*SOURCE RECORDS:*

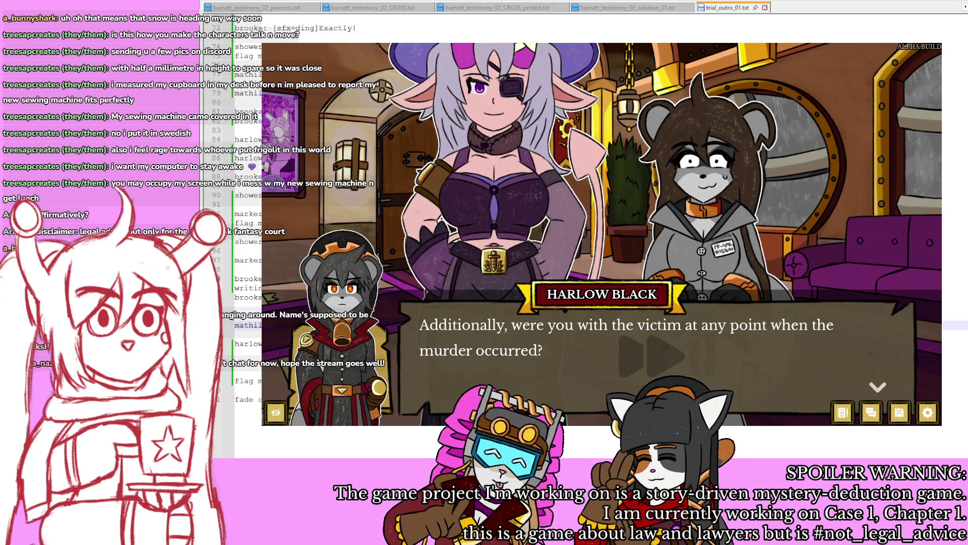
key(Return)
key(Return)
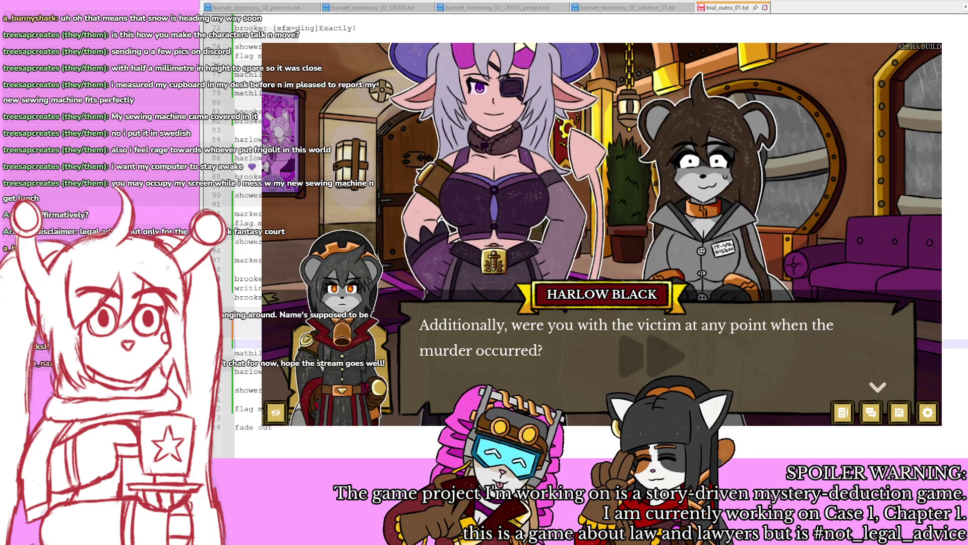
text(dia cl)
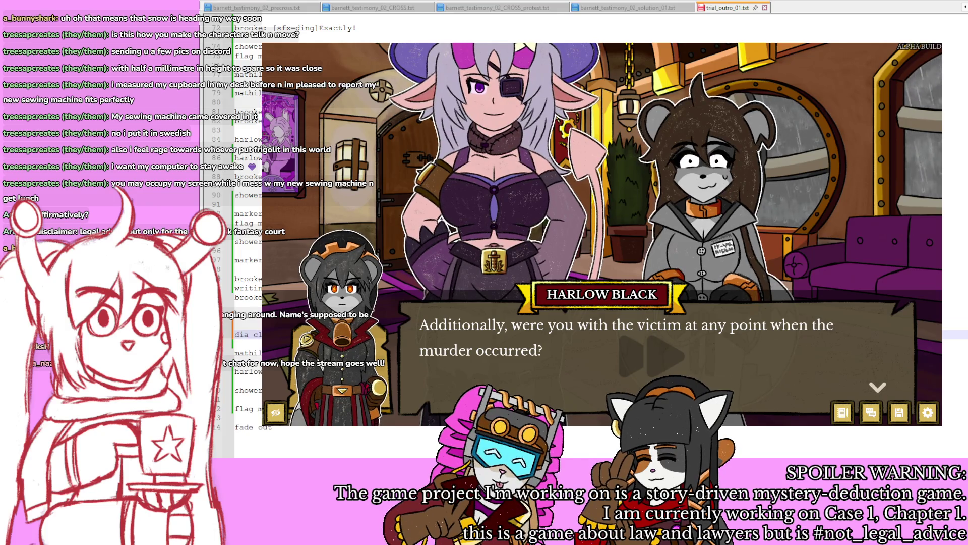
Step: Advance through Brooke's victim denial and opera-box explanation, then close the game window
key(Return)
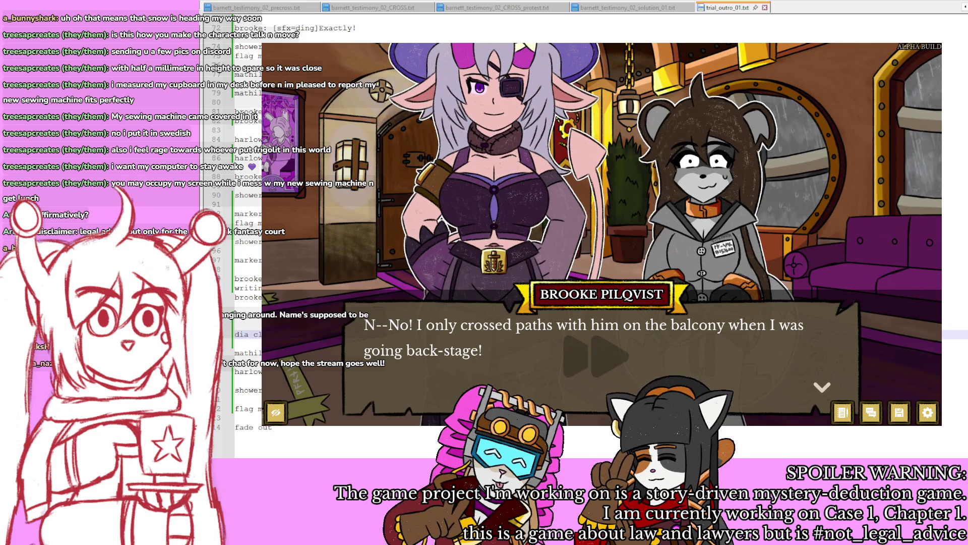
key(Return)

*PROMPT:* Everything in the entries except the pictures must be duplicated exactly.

*THE ANSWER:*
key(Return)
key(Return)
text(dia cl)
Step: Advance through Brooke's victim denial and opera-box explanation, then close the game window
key(Return)
key(Return)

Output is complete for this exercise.